Whether or not the restaurant actually opened in 1929 is a bit hazy. It may have opened to sell "pies" by Filippo Milone at 175 Sullivan Street in 1915, with Sasso taking over due to a marriage ca. 1925. But that's for historians to debate and is irrelevant to the mythology. Until they change the date on the canopy, I'm going with 1929. No matter, we can all agree that John's has been there for a long, long time.

John's Pizza owners 1920s-30s.
John Sasso, Augustine Vesce, Joe Vesce, and Lucille Vesce. This is undated, but probably in the 1950s.

John's is well known for its 800-degree brick oven, its cash-only policy, and the fact that it doesn't take reservations. Unless there's a line outside, you can generally just walk in and grab a spot at one of the tables. If you haven't been there, form a picture of that high school or college joint with unpretentious tables and booths you may have frequented where they served big beers and you could throw darts or do something similar. That's the atmosphere. You know, an unpretentious but fun joint. That's John's Pizza.

However, it's not some corner dollar-a-slice pizza joint. They don't even sell slices. Pizza, calzone, and a few pasta dishes and sides, washed down with wine or beer. You sit down, order beer or the beverage of your choice, and partake of a pie with your friends. That's the deal, and it's a good deal for a Manhattan restaurant because prices are quite reasonable given the location.

Location that eventually became part of John's Pizza.
276 Bleecker, which is now part of Johns’s of Bleecker, February 2, 1937. The neighborhood at one time was full of Italian delis and the like, but now only John's remains. Photo by Bernice Abbott.

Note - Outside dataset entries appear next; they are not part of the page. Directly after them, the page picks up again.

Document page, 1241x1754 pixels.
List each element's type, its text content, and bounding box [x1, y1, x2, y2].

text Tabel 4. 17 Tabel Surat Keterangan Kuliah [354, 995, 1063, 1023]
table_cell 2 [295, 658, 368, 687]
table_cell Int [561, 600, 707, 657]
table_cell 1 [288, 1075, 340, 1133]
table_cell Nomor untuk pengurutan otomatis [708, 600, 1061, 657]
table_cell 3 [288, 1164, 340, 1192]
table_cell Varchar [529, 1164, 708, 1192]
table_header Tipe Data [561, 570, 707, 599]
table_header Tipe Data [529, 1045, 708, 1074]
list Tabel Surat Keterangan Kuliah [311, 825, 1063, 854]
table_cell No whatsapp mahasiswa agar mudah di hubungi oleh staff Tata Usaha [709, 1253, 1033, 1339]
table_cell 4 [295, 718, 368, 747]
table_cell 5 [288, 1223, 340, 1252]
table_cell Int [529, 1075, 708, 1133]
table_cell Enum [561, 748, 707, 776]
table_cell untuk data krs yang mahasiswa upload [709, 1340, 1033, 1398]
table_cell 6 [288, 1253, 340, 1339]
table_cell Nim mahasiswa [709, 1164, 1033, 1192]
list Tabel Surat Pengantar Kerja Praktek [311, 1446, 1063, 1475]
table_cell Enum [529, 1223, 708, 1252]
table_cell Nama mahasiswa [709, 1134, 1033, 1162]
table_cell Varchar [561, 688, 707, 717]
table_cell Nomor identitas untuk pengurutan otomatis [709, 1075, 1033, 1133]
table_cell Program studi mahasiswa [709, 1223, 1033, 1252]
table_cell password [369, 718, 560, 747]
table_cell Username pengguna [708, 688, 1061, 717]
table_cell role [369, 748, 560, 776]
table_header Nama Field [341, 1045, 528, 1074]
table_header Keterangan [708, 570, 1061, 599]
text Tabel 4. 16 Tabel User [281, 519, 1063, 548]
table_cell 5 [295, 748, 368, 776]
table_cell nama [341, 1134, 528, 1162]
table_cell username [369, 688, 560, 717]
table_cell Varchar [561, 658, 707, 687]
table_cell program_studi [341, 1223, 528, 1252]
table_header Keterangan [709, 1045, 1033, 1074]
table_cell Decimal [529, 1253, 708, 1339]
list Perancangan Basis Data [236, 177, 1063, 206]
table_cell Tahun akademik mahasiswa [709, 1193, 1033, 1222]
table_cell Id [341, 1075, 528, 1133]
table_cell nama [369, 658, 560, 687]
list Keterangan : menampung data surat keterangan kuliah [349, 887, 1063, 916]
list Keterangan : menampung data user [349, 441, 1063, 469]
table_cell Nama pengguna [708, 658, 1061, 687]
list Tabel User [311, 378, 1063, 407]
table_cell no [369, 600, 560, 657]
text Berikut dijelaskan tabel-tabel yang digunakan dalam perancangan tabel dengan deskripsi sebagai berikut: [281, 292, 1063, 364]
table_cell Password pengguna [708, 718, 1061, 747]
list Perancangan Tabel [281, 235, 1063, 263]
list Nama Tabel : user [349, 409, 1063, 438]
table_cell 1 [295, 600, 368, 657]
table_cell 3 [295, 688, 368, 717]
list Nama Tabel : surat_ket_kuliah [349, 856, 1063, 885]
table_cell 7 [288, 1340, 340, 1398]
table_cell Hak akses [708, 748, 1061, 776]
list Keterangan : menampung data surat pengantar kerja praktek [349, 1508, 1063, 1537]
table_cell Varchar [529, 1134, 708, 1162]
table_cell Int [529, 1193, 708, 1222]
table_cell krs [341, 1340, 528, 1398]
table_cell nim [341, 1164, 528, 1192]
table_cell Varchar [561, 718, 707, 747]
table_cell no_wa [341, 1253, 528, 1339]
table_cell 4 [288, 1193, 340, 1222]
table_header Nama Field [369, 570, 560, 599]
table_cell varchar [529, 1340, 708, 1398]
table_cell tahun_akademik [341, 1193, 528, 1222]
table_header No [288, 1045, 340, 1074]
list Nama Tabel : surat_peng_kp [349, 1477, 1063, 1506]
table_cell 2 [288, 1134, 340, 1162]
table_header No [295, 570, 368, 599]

"John's Pizza" has become a signature name. It was never as ubiquitous as "Ray's," which as any longtime New Yorker will tell you became practically the obligatory name for corner pizza joints. However, there have been "John's Pizzas" up and down Manhattan at one point or another. But this is the original one (and no, not the "original" as in "Original Ray's Pizzas," but the real deal).

John's Pizza 2009.
John's in May 2009 (Google Street View).

John's also differs from many other pizza joints in not staying open late into the night. Closing time traditionally has been 10:00 p.m. Monday - Thursday and 11:00 otherwise, be there by then or come back some other day. If you waltz in right at closing time, you'll have to take your pie to go. It's a classy joint, appearances can be deceiving.

John's Pizza 2009.
John's in June 2019. While the restaurant hasn't changed much in the ten years since the previous photo, the vans outside have gotten sleeker. (Google Street View).

John's has some practical advantages from being around so long. It is grandfathered in to use coal-fired ovens, which otherwise are not permitted. That's a nice barrier to entry for any business, not that John's needs any help. It also has become a selling point for the restaurant online. The pies have a  distinctive look as a result. The crust can be toasted black and crisp, and they slop on a lot of olive oil. Yes, it's quite tasty. New York City's clean and clear tap water from upstate no doubt helps the quality.

Among other authentic touches, the walls have photos of celebrities who have stopped by over the years. The worn wooden booths have etchings from patrons of long ago. The place has real atmosphere.

I had some great meals at those tables in my otherwise misspent youth. Great place to take a date who is down-to-earth. Or old schoolmates. Or visiting out-of-town relatives. Everyone should be able to afford the meal without taking out a second mortgage and be nice and full when they walk out. I can't say that about other well-known NYC restaurants.

John's Pizza 2019
June 2019 (Google Street View).

John's had to shut down its indoor dining in 2020 due to the pandemic. However, it reopened for indoor dining at 25% capacity on 12 February 2021. It also has or had outdoor dining. You can't deprive New Yorkers of their classic pizza!